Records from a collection
--*--
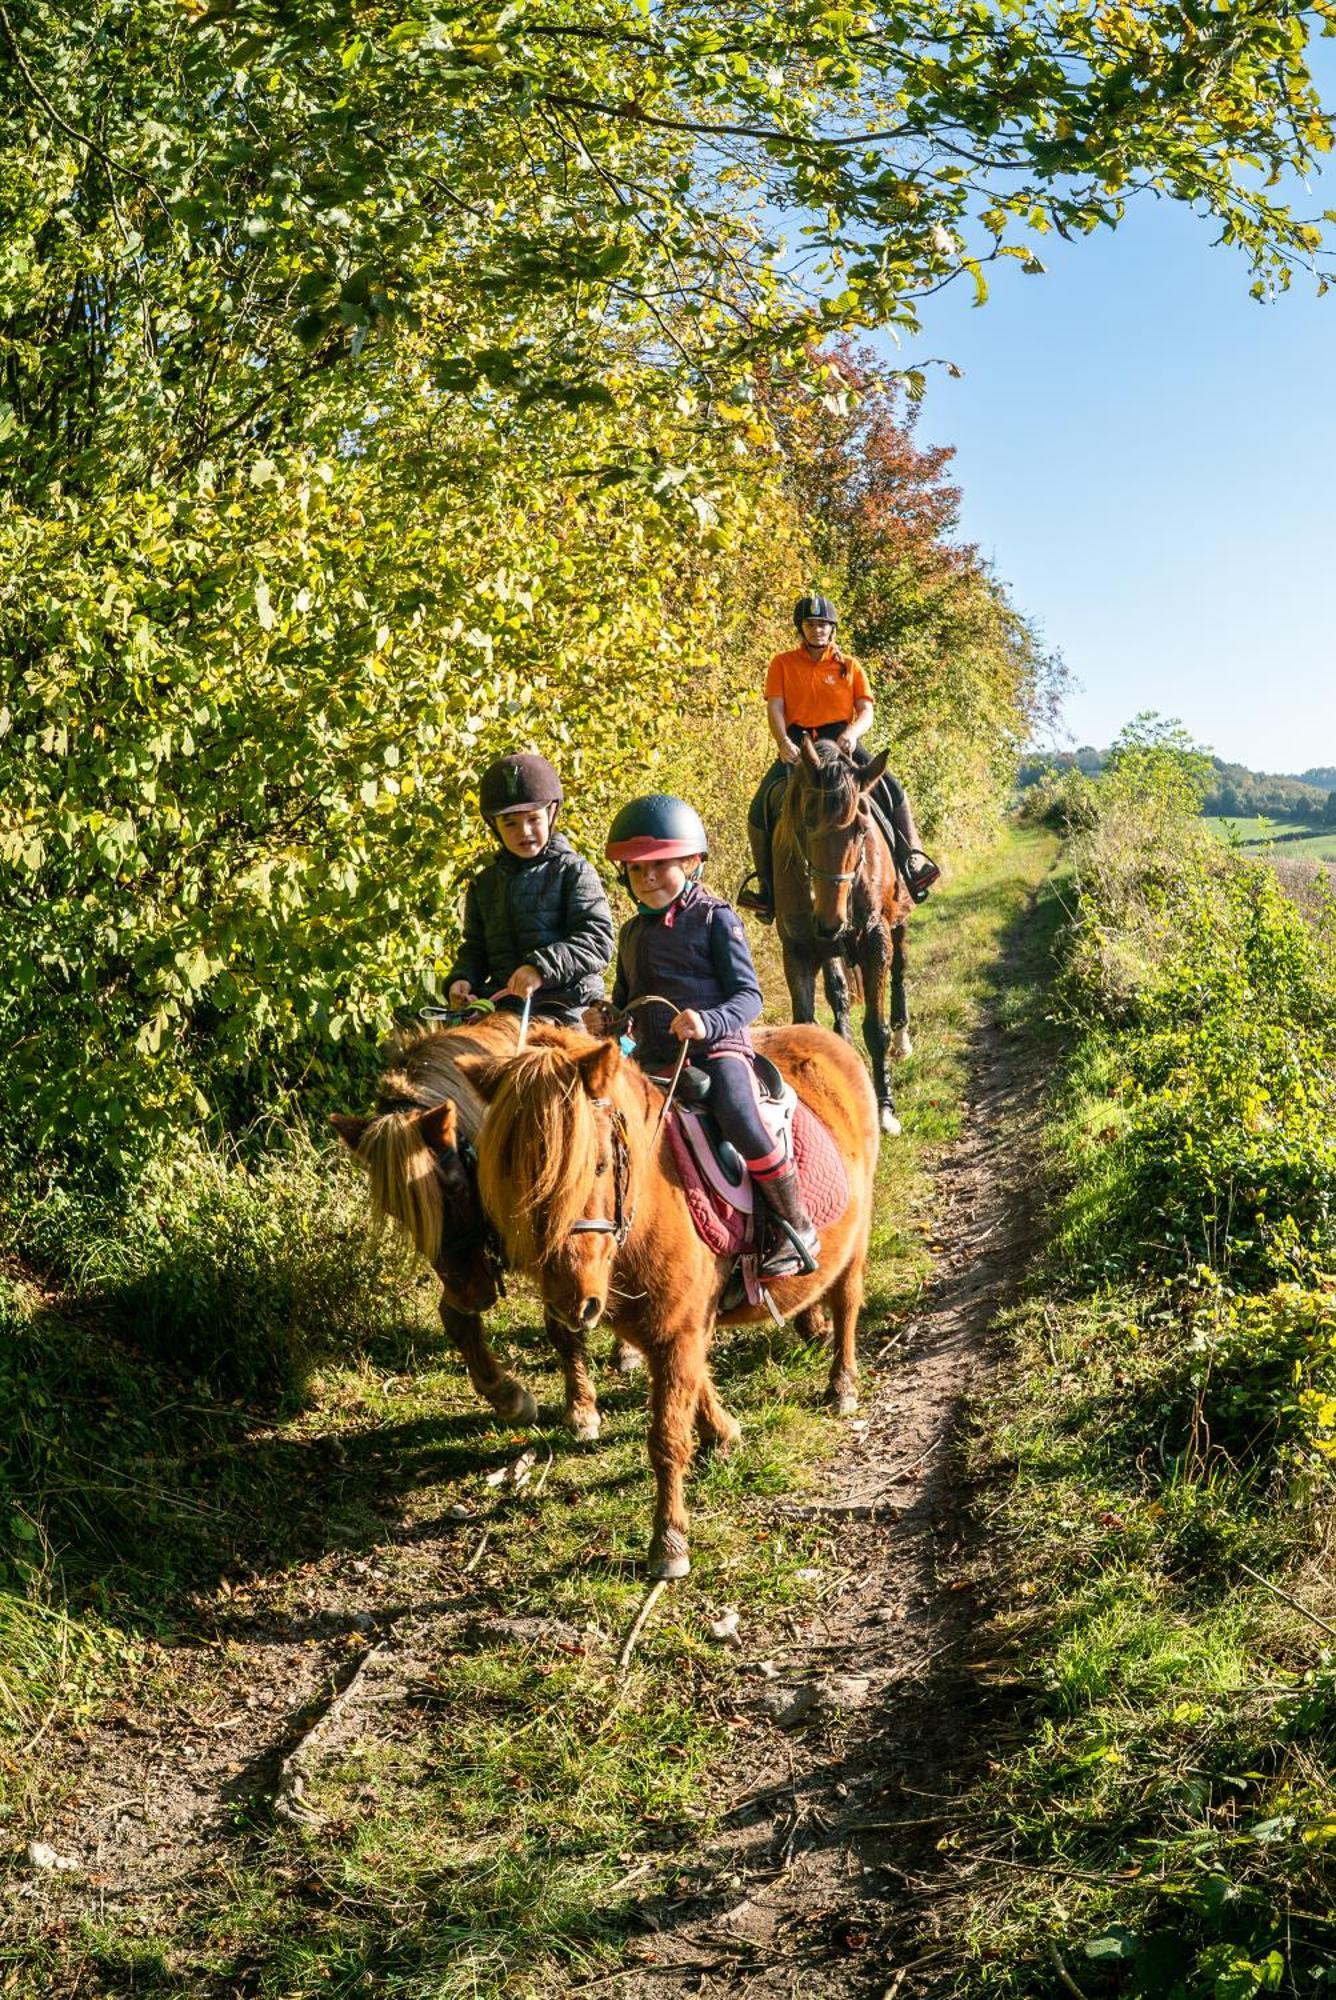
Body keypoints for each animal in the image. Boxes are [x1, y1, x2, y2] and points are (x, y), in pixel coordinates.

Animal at [334, 1016, 628, 1440]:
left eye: (455, 1187)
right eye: (397, 1210)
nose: (472, 1296)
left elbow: (564, 1324)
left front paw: (581, 1409)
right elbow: (454, 1319)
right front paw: (509, 1397)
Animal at [460, 1032, 876, 1576]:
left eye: (598, 1165)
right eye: (510, 1181)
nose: (573, 1303)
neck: (652, 1208)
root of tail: (826, 1038)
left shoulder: (677, 1331)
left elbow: (667, 1438)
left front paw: (670, 1542)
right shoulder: (673, 1327)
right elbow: (696, 1384)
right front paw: (724, 1434)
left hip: (857, 1237)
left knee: (847, 1303)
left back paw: (842, 1384)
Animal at [772, 740, 920, 1144]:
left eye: (860, 829)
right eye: (806, 823)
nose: (830, 922)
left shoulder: (875, 943)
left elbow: (876, 1029)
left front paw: (885, 1111)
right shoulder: (798, 950)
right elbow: (806, 1026)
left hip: (898, 924)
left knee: (900, 973)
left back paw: (902, 1040)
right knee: (838, 992)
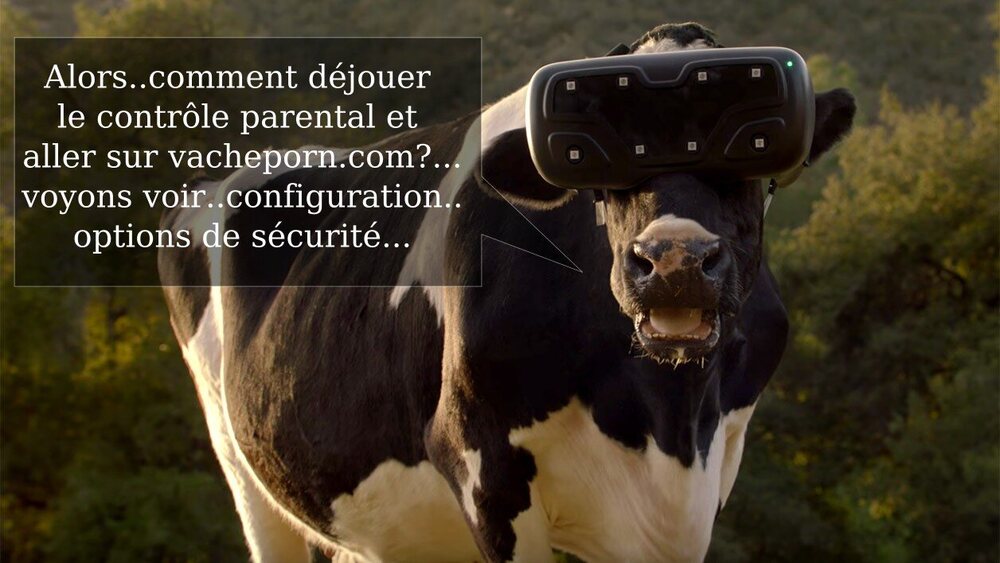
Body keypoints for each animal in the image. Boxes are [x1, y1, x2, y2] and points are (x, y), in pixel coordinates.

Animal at [159, 22, 855, 563]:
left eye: (755, 148)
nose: (674, 260)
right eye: (597, 163)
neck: (668, 422)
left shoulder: (704, 481)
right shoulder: (480, 466)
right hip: (245, 473)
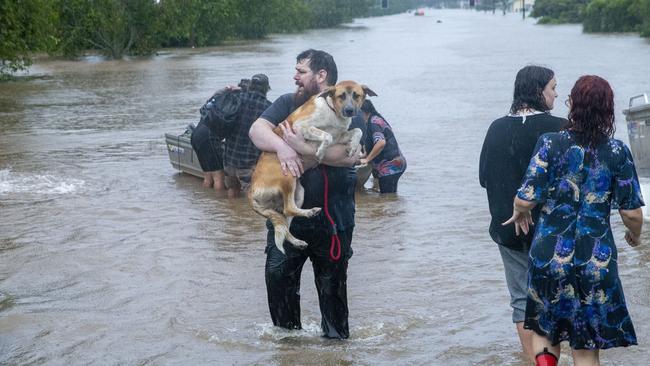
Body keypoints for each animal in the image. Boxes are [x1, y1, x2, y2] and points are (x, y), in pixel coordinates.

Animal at [251, 80, 378, 253]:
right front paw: (321, 152)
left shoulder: (340, 136)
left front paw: (352, 147)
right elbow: (327, 135)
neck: (333, 112)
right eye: (341, 96)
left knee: (285, 222)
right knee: (288, 209)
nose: (349, 110)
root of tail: (251, 191)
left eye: (356, 95)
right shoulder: (301, 126)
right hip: (288, 177)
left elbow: (357, 130)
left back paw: (299, 236)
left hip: (299, 192)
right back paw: (310, 213)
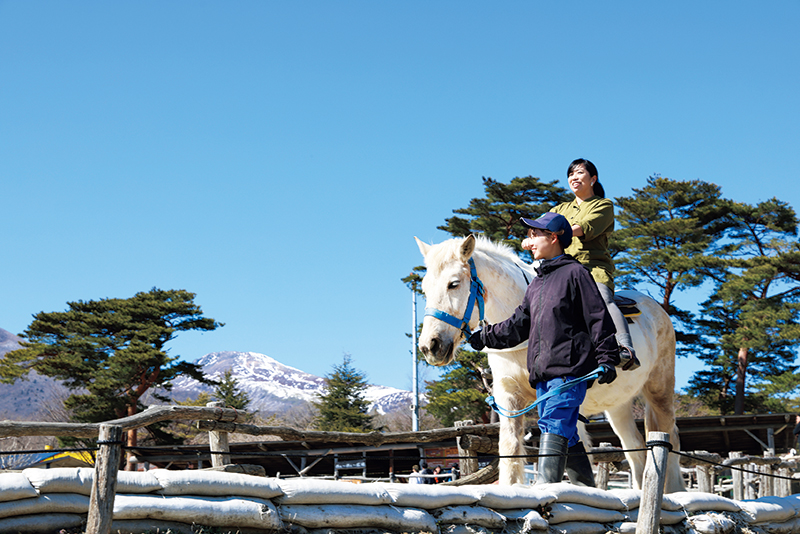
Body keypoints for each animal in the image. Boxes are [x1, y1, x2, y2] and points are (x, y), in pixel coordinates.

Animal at [415, 234, 684, 492]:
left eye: (454, 284)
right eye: (425, 289)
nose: (430, 346)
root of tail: (656, 309)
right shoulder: (508, 396)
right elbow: (510, 447)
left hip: (659, 390)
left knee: (669, 439)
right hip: (618, 406)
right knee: (635, 449)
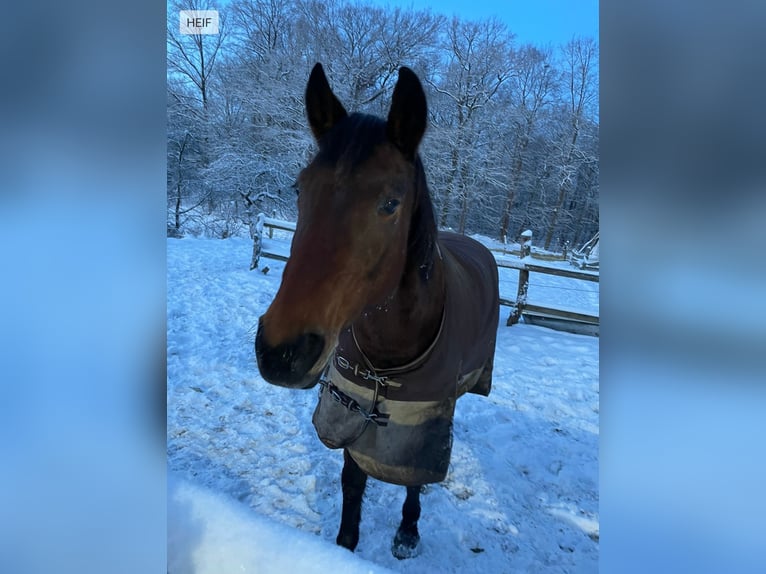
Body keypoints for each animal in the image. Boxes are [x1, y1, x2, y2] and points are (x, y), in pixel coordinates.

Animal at [255, 64, 500, 564]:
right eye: (299, 188)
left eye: (391, 202)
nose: (282, 352)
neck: (388, 352)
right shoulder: (351, 407)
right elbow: (353, 483)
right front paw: (345, 546)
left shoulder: (420, 425)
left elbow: (413, 478)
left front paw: (407, 530)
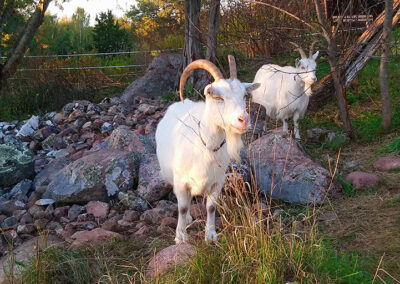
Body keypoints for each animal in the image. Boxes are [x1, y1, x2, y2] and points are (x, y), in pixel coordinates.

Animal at [155, 56, 260, 243]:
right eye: (217, 96)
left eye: (244, 95)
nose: (244, 120)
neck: (206, 147)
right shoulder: (181, 182)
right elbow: (182, 208)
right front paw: (180, 237)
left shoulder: (217, 182)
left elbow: (211, 207)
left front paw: (210, 235)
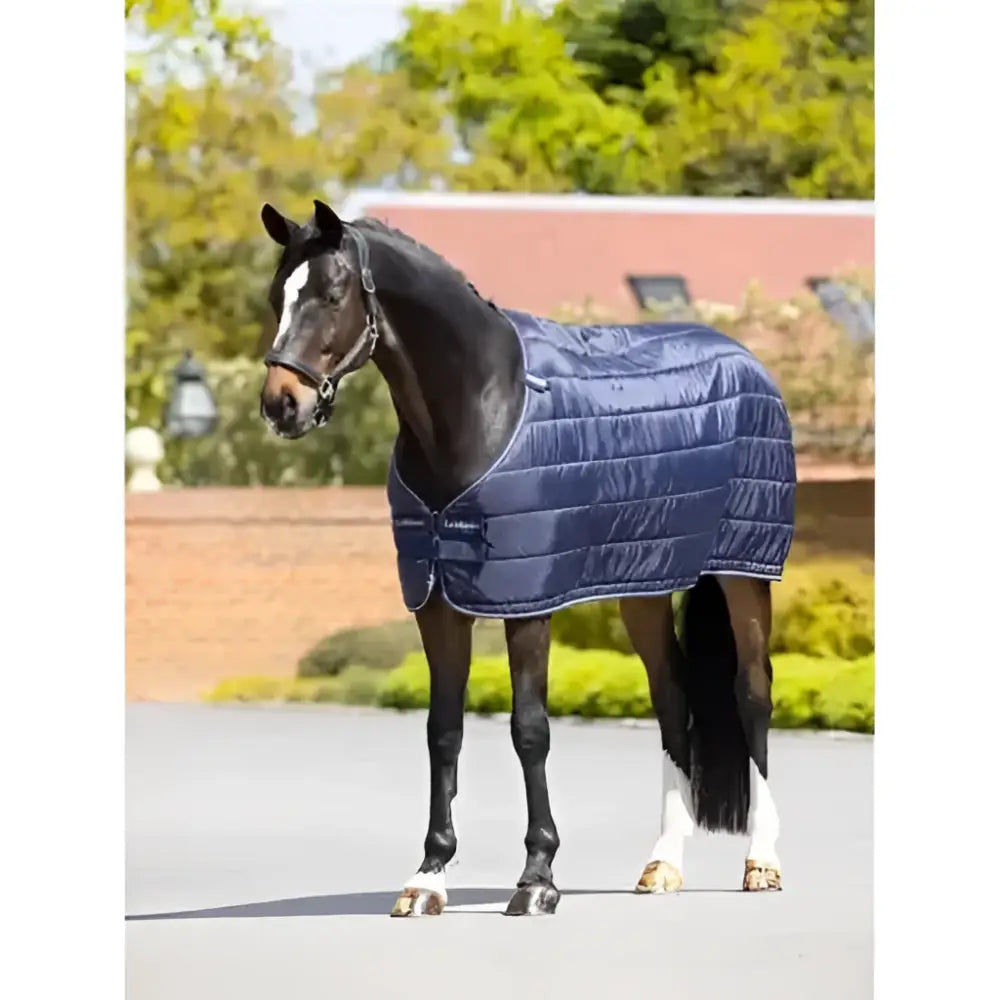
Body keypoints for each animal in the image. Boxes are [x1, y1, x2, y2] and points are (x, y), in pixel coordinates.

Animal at [258, 199, 795, 917]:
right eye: (276, 296)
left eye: (332, 294)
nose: (280, 404)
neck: (484, 406)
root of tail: (745, 359)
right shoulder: (437, 600)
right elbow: (443, 731)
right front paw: (428, 878)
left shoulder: (527, 601)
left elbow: (530, 730)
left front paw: (537, 877)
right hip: (644, 584)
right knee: (673, 698)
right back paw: (662, 865)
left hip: (744, 572)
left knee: (752, 694)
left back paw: (761, 862)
--*--
TASK
Would you give again, exactly, the lines in the data above that run from the line containing "left eye: (454, 284)" to the line containing "left front paw: (407, 530)"? Include both ends and no pictures.

RESULT FOR THIS TASK
left eye: (454, 284)
right eye: (425, 289)
nose: (430, 346)
root of tail: (656, 309)
right shoulder: (508, 396)
right elbow: (510, 447)
left hip: (659, 390)
left knee: (669, 439)
right hip: (618, 406)
right knee: (635, 449)
Body keypoints for each animal in the image. Boxes are [x1, y1, x2, y2] and points are (x, y), in pixel coordinates.

Animal at [255, 64, 500, 564]:
right eye: (299, 188)
left eye: (391, 202)
nose: (282, 352)
neck: (388, 352)
right shoulder: (351, 407)
right elbow: (353, 483)
right front paw: (345, 546)
left shoulder: (420, 425)
left elbow: (413, 478)
left front paw: (407, 530)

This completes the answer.